His hand stopped on a red-marked page—early experiments that failed because subjects retained personal values, like love, loss, and forgiveness. Values the system couldn't replicate. He realized then: Narey wasn't a fluke. She was systematic anarchy.

A voice in his head—perhaps the long-silenced voice of conscience—whispered:

"If you can't stop it from within, maybe it's time you help someone from the outside."

And that afternoon, without the committee's knowledge, Laksana accessed a private security terminal and took a small—but crucial—action:

He diverted surveillance from Narey's cell for 12 minutes.

Not enough to escape. But enough to communicate. To leave a hint. A cryptic message in the nurse's drawer—a map. Handwritten:

"B12 is unlocked. But be careful—they read your mind before you speak."

When no alarms sounded, Laksana realized: he had just sabotaged the very system he had built.

And beneath his white lab coat, that crack widened into a fissure. A fissure that could become a doorway… or his own downfall.

Twelve minutes.

It wasn't a coincidence.

For weeks inside that facility, Narey had learned to measure time. Not in minutes or seconds, but in rhythms of surveillance—the length of guards' steps, the pauses in camera sweeps, the electric hum of wall panels.

But today… something was off.

There was no click from the magnetic door. No sensor beam tracing her outline like a warden's gaze. And more than anything—for the first time—she felt silence.

Not threatening silence. But… inviting.

She moved slowly to the nurse's desk, usually empty. Inside the unlocked drawer was a small map with handwritten scrawls she didn't recognize—but clearly meant to be read by someone who thought systematically. Like her.

"B12 is unlocked. But be careful—they read your mind before you speak."

Her heart surged. Somewhere between hope and trap.

Was this a new game? Or... could someone inside be trying to help her?

She sat back in the corner of her cell, closed her eyes, and summoned the memory of the only person who might have had clearance high enough to do this: Professor Laksana.
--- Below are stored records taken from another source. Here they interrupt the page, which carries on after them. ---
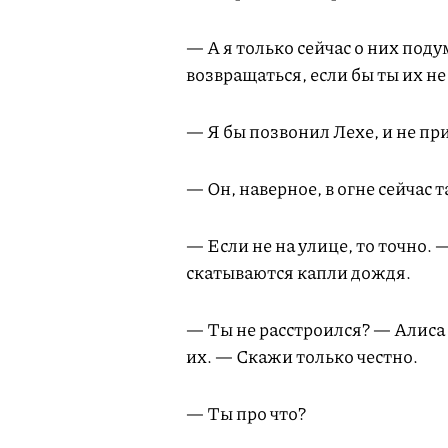
— А я только сейчас о них под
возвращаться, если бы ты их не
— Я бы позвонил Лехе, и не пр
— Он, наверное, в огне сейчас 
— Если не на улице, то точно. 
скатываются капли дождя.
— Ты не расстроился? — Алиса 
их. — Скажи только честно.
— Ты про что?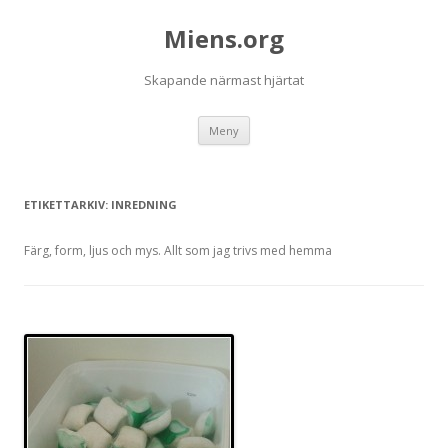
Miens.org
Skapande närmast hjärtat
Hoppa
Meny
till
innehåll
ETIKETTARKIV:
INREDNING
Färg, form, ljus och mys. Allt som jag trivs med hemma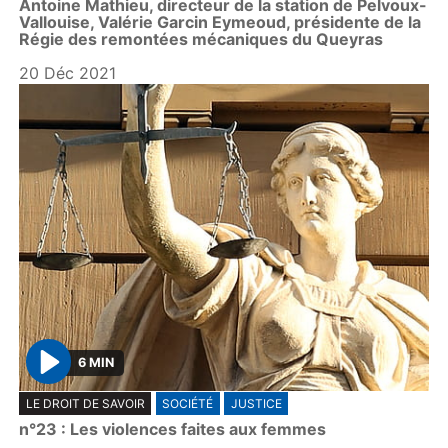
Antoine Mathieu, directeur de la station de Pelvoux-
Vallouise, Valérie Garcin Eymeoud, présidente de la
Régie des remontées mécaniques du Queyras
20 Déc 2021
6 MIN
P
LE DROIT DE SAVOIR
SOCIÉTÉ
JUSTICE
l
n°23 : Les violences faites aux femmes
a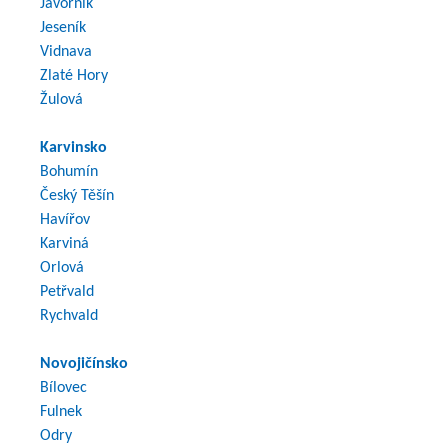
Javorník
Jeseník
Vidnava
Zlaté Hory
Žulová
Karvinsko
Bohumín
Český Těšín
Havířov
Karviná
Orlová
Petřvald
Rychvald
Novojičínsko
Bílovec
Fulnek
Odry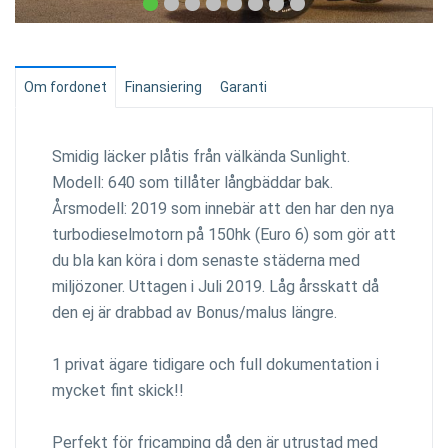
Om fordonet
Finansiering
Garanti
Smidig läcker plåtis från välkända Sunlight.
Modell: 640 som tillåter långbäddar bak.
Årsmodell: 2019 som innebär att den har den nya
turbodieselmotorn på 150hk (Euro 6) som gör att
du bla kan köra i dom senaste städerna med
miljözoner. Uttagen i Juli 2019. Låg årsskatt då
den ej är drabbad av Bonus/malus längre.
1 privat ägare tidigare och full dokumentation i
mycket fint skick!!
Perfekt för fricamping då den är utrustad med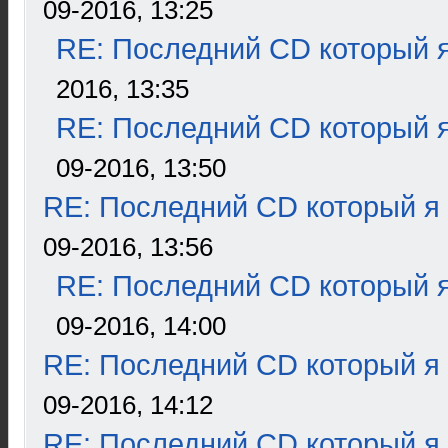
09-2016, 13:25
RE: Последний CD который я
2016, 13:35
RE: Последний CD который я
09-2016, 13:50
RE: Последний CD который я
09-2016, 13:56
RE: Последний CD который я
09-2016, 14:00
RE: Последний CD который я
09-2016, 14:12
RE: Последний CD который я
His gaze had always been strange—not cold, but as if something was being held back. As if… he wanted to speak but was bound by protocol.

"Are you a prisoner too, Professor?" she whispered to herself.
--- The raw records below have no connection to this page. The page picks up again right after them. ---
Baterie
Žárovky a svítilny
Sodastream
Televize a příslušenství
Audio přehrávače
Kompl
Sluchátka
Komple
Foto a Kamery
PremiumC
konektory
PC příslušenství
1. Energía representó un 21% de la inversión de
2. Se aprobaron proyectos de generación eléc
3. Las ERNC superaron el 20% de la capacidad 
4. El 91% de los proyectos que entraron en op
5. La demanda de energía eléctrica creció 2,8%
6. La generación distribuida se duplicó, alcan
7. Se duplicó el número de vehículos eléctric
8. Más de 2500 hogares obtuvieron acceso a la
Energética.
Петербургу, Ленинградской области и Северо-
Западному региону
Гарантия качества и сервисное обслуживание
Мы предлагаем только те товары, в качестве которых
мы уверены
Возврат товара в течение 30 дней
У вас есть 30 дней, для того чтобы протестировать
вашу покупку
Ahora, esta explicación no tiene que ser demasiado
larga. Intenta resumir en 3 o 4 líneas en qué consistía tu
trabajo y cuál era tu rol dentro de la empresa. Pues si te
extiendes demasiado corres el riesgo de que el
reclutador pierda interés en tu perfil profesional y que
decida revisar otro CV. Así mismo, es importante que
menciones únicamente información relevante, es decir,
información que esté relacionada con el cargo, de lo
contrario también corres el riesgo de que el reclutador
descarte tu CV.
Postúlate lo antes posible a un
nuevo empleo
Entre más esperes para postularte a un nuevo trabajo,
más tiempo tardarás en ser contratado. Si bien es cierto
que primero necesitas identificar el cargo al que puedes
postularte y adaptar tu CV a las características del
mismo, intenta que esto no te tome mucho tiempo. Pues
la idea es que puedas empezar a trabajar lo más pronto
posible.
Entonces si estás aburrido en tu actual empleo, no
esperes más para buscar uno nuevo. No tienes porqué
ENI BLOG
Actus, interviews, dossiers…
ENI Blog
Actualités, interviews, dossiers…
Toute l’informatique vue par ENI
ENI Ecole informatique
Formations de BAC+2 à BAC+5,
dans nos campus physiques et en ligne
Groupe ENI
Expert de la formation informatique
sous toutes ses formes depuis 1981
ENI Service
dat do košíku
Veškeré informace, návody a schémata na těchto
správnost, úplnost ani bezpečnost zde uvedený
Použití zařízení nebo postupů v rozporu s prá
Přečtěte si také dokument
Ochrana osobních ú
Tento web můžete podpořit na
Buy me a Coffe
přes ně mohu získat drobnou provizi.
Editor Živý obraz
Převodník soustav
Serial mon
A few nights ago, during a recorded interview, Laksana had accidentally dropped a pen—and Narey saw him scribble something under the table. A small symbol, just three parallel lines—exactly like the mark on this little map.

That wasn't coincidence. That… was code.

Narey felt the inside of her uniform, where she had hidden a small metal hairpin. She wouldn't escape. Not yet. But she knew now:

Someone was opening the door. Slowly. From within.

And now, she had to decide:

Was she ready to step into a game that no longer relied on disguise—but on trust?

Trust in someone she had long suspected to be the enemy.